A: Over the next 10 years, we will see an enormous increase in the reliance on robotics to do basic things like delivery inside municipal environments. One of the things I learned at Aeryon years ago was the importance of engaging with government early on, because government can otherwise potentially shut down your operations at a really inopportune time. And so Real Life Robotics has already engaged with a number of Canadian cities and had early approvals to allow our robots to drive around in certain automation projects in city environments.
Municipalities typically have concerns around full automation and Level 4, Level 5 autonomy. If Elon Musk and his team are not able to get approvals to drive around in downtown Toronto, how do we think we’re going to get the same approvals to drive around autonomously? We’re not. So the cities have actually really embraced the fact that our robots can have a human in the loop to make some of those difficult decisions. That helps alleviate some of the concerns around full autonomy. But we have spent the time building the groundwork to allow us to operate in their environments and we, in return, intend to work very closely with those cities to actually build the playbook, and build the ruleset and the framework around successful and safe deployment of robots in urban environments.

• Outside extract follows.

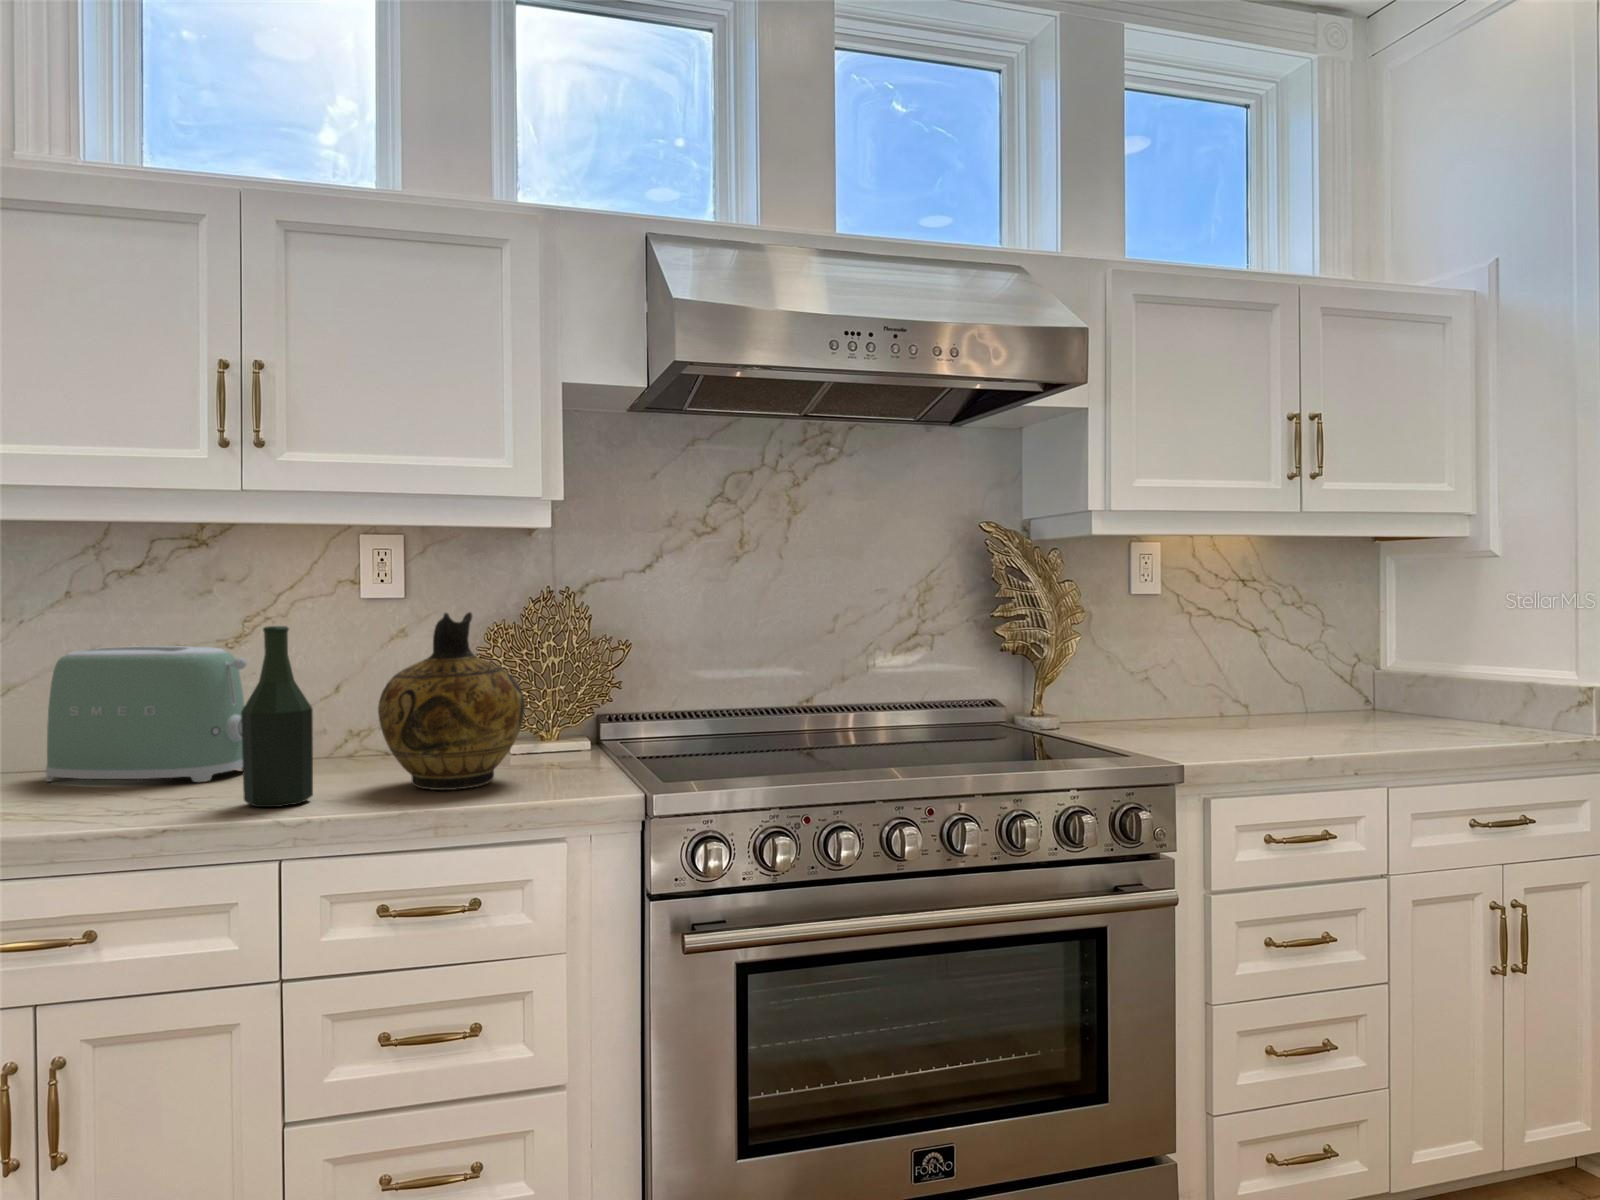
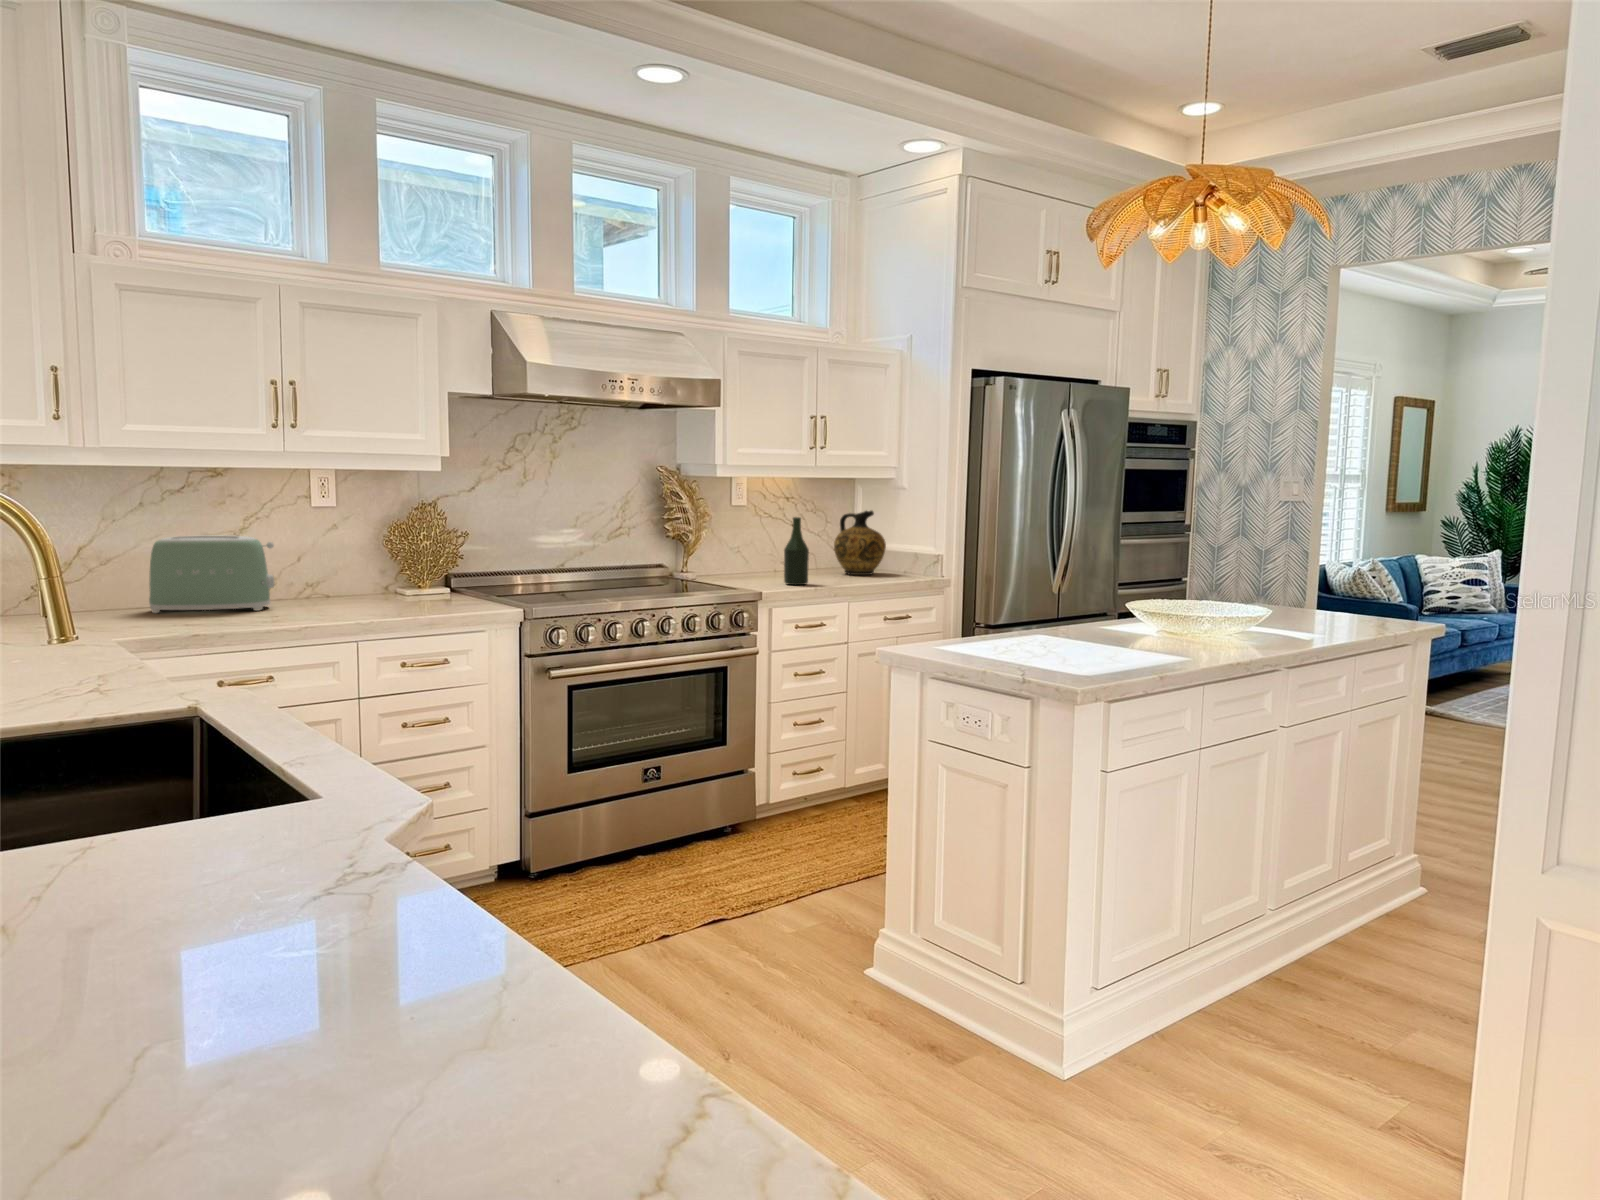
ceramic jug: present [378,612,525,790] -> present [834,511,886,575]
bottle: present [241,626,313,807] -> present [784,517,809,585]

CAN BUBS BE MODIFIED FOR CLIENTS?
A: Absolutely. Our mandate is to commercialise robots. And as part of any startup growth plan, sometimes there are pivots along the way that you need to make. But in general, a client that has a real ROI potential where robots can facilitate that, and a client that has the potential for scale, that’s our expertise. With the combined benefit of having InDro, we can not only develop a very specific robot solution to solve a customer’s immediate concerns or challenges, we can also scale that robot.

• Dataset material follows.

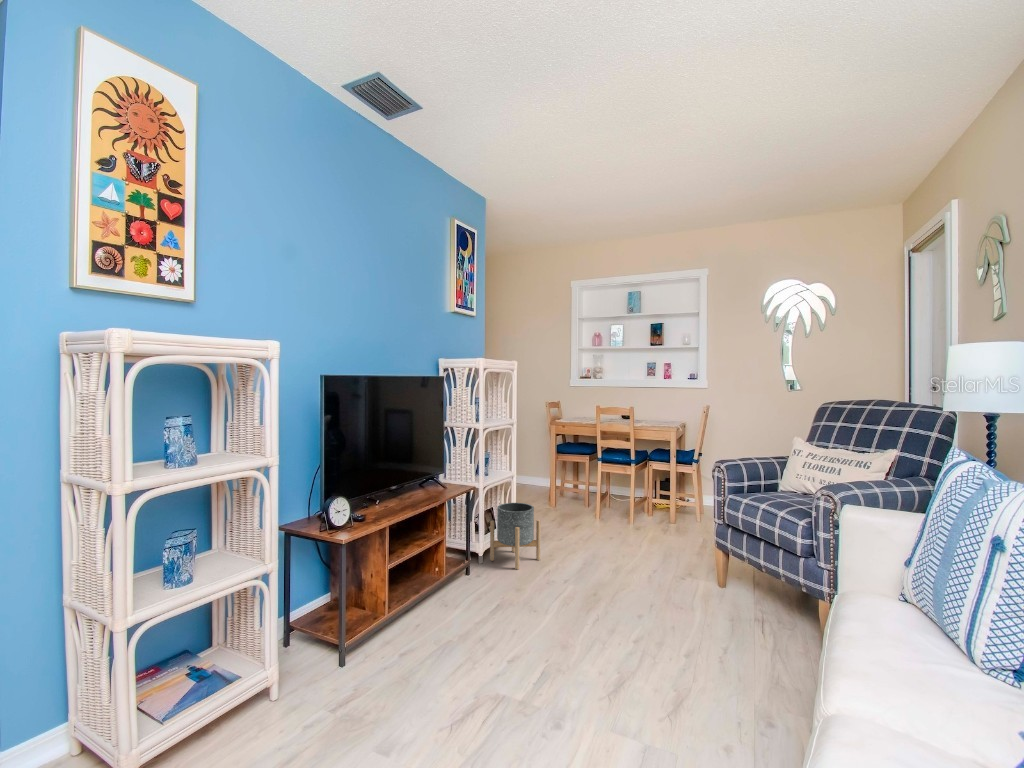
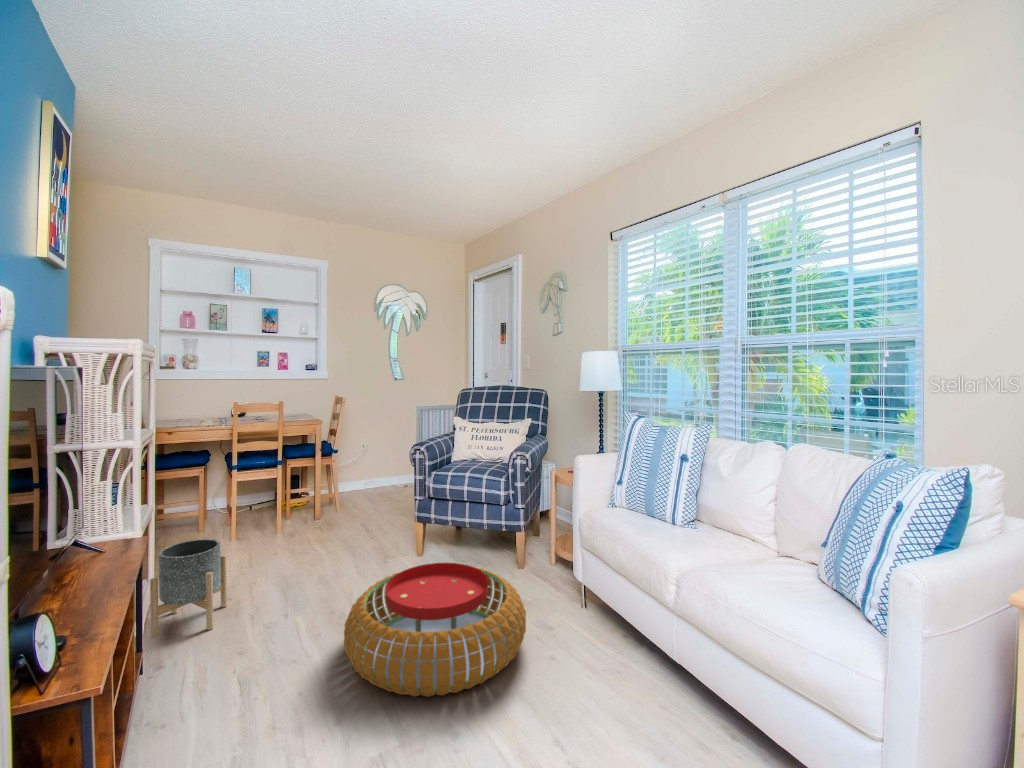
pouf: none [536,574,721,707] -> present [344,563,526,697]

Q: Why did you feel InDro was the best fit for a partner?
A: In general, InDro would be considered a world-class R&D company – hands down, bar none. And that’s why we partnered with them. The firm has an enormous skillset, including expertise with autonomy, sensor fusion and integration. Because the company has all off that, plus a large engineering staff, we’re lucky to call InDro a true partner. InDro’s capabilities and agility will help speed the path of Real Life – and our clients – to commercialisation.
Below: BUBS in action during a pilot project in Surrey, BC
SPREADING THE NEWS
Real Life Robotics issued a news release on its partnership with InDro, which you can find here. But we’ll take the liberty to borrow a section from it:
“The ground robotic delivery market is still very new,” explains Waite. “We engage with both commercial/industrial and government clients who want to lead the charge in adoption of this exciting technology we’ve created.”
“Using a combination of hardware, software, and artificial intelligence, Real Life Robotics’ flagship product, called BUBS™, provides cargo and delivery automation at scale. The company’s unique Robot-As-A-Service model approach provides clients with a white-labelled, customized robot at an accessible cost, allowing businesses to realize immediate top line and bottom line impact.
“Businesses in manufacturing, retail, healthcare, agriculture and food services sectors among others can utilize BUBS™ for a variety of last-mile delivery applications with BUBS™ providing immediate solutions to labor shortages, as well as cost savings, labor efficiencies optimization while driving additional new revenue streams.
“InDro and Real Life Robotics will work closely together to enhance robot offerings, as well as identify new ways of collaborating in a fast-growing marketplace.”
We’re obviously equally pleased with this partnership – and are eager to build and customise ground robot solutions for the clients of Real Life Robotics.
“Cameron Waite has deep expertise in sales and support of aerial and ground robotics, along with customer success,” says InDro CEO Philip Reece. “We look forward to creating custom solutions at scale for Cam’s clients. Real Life Robotics is the right company, with the right leader, at the right time.”